The warriors are now right up, fronting the fire. In a few minutes the grand finale will have been enacted, and the curtain rung down. Unfortunately, however, one of the young men has a quarrel with a youth belonging to the visiting tribe. In the culminating point of this sham fight he sees his enemy among the crowd of onlookers, and, urged by his excited feelings, he directs insulting remarks full at this man, who, running out into the clear space in front of the fighters, returns these with interest. This so enrages the Bullaroi youth that, darting from the ranks, he slings his spear full at the enemy, and transfixes him in the breast. Loud cries of consternation come from the women, and a moment's awful stillness from the men. Then, as if by magic, the Dingdonglas have risen in their wrath, arms in hand. The play has vanished, and downright fight and bloody battle ensues. Spears hurtle and boomerangs swish through the air; the crash of nulla-nulla on shields supplants the music of the orchestra, the while the gins flee in sheer terror from the bloody scene to their huts in the forest, rending the air with their shrill screams as they speed.

But what of the whites?

They stand a few moments horrorstruck at the raging human cyclone. At first the grim reality seemed unreal, just as previously the sham battle-action appeared real. Joe is the first to size up the situation. Not only are the blacks in blood-red earnest, but there is actual peril to the spectators. The combatants are surging to and fro in the strife of conflict, and circling as though in a vortex. At any moment the spectators might be drawn into the battle zone through the movements of the belligerents.

"Come, Mag, Jess, quickly!" cries that youth, seizing the girls as he speaks and drawing them away. "The brutes are at it in real earnest. Come! we must bolt to the trees. Great Cæsar, look at that!" A spear whistled through the air and impaled itself in a tree near by.

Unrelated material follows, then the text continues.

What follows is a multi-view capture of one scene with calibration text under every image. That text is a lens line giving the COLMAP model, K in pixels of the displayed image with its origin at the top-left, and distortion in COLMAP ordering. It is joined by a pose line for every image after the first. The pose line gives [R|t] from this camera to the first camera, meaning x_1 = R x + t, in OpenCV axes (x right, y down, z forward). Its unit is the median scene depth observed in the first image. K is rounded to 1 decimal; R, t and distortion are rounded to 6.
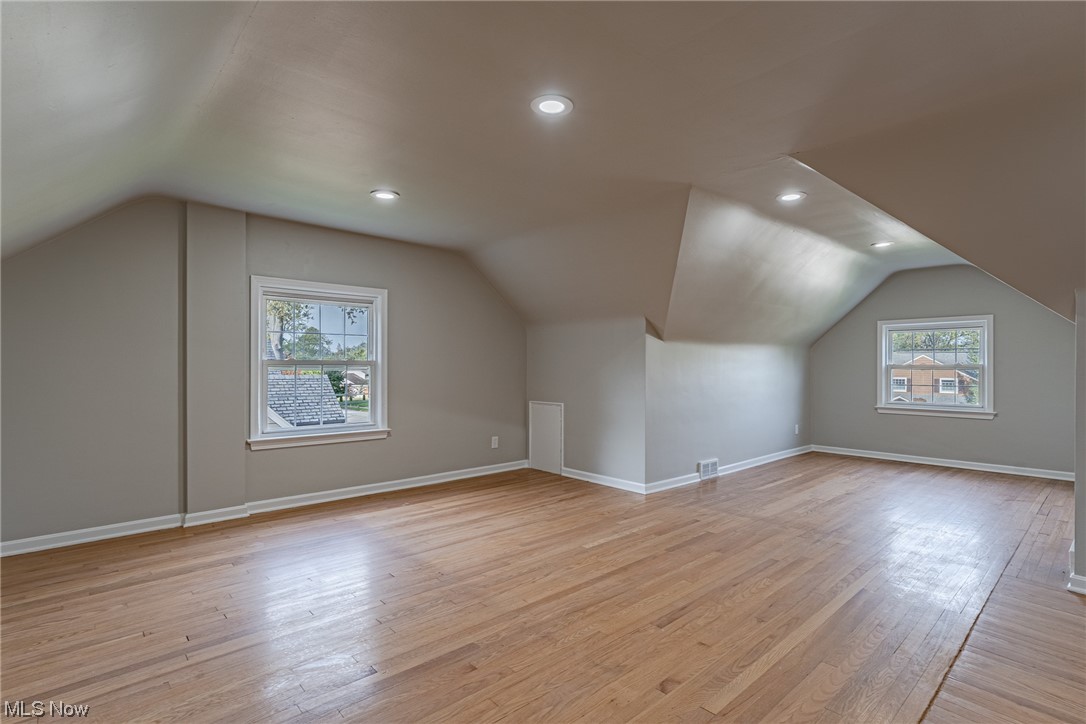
lens RADIAL K [[521.8, 0, 543.0], [0, 521.8, 362.0], [0, 0, 1]] dist [-0.002416, -0.000830]
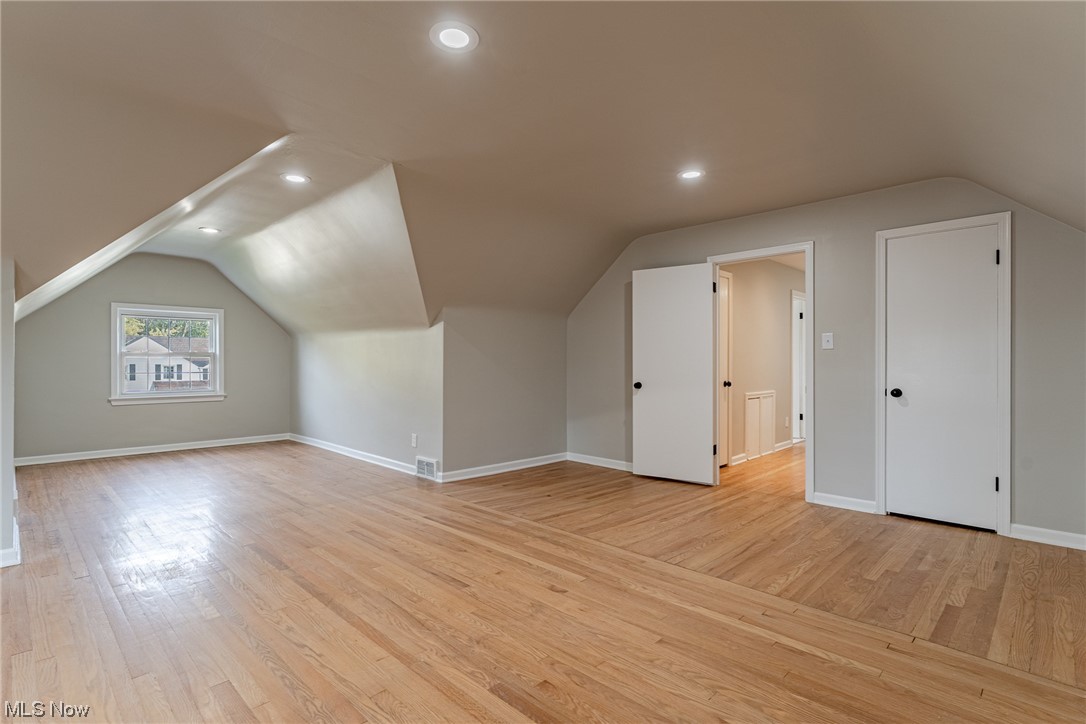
lens RADIAL K [[532.0, 0, 543.0], [0, 532.0, 362.0], [0, 0, 1]] dist [0.000599, 0.000059]
pose [[-0.063165, -0.000746, 0.998003, -0.731803], [-0.010412, 0.999946, 0.000089, 0.036802], [-0.997949, -0.010386, -0.063169, 0.762779]]
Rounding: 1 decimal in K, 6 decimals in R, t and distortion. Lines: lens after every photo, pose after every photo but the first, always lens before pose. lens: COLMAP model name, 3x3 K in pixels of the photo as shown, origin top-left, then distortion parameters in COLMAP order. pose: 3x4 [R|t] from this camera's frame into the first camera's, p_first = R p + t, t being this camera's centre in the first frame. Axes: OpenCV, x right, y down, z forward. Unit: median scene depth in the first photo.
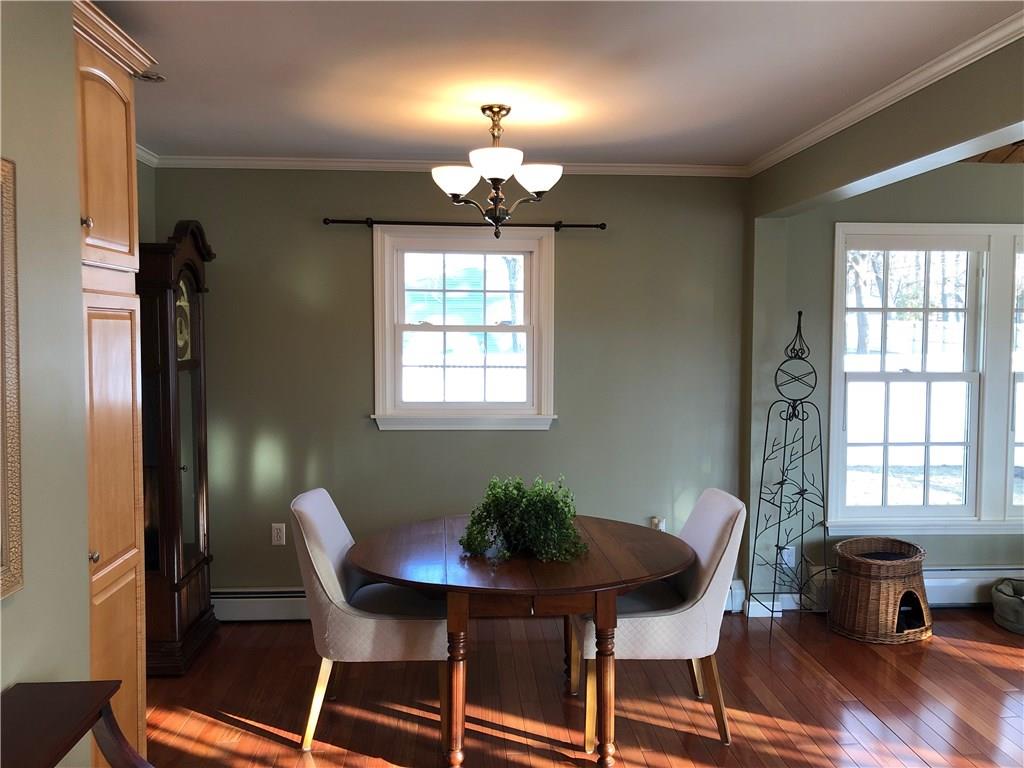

Just then, one of the fighters detached himself from the scrum and came bounding up to the little group, spear extended. As he seemed to be on hostile intent, the youths lined up in front of the girls, ready to defend them and grapple with the foe. On nearing, Sandy knew him to be Willy the station boy. Willy, loyal to the family, came to entreat them to leave the field. There was little fear of any direct attack upon them, though it were hard to say what turn the savage mind might take. The apparent danger was from fugitive spears and boomerangs. So Willy paused but to cry out, "Take 'em girls to horses: safe there; no safe here. Go!" and then skipped back to his band, throwing himself heart and soul into the fray. For the hour the boy was as great a savage as any of the young men of the tribe.

The girls, now really terrified, need no pressure to leave; so they scurry from the field and reach their horses, some distance beyond spear reach. There they watch the tide of battle as it ebbs and flows until it dies, which it is not long in doing, from its very violence.

When the casualties were reckoned it was found that most of the combatants had received bruises or gashes, limbs were broken, but the only fatalities were those of the lads who began the quarrel. Now that the fight is over, both sides settle down to supper in the best of humours. The slate has been cleaned in this primitive fashion, and now friendships are renewed over handfuls of luscious tree-grubs and hunches of roast kangaroo. To-morrow there will be weeping in common over the biers of the departed braves.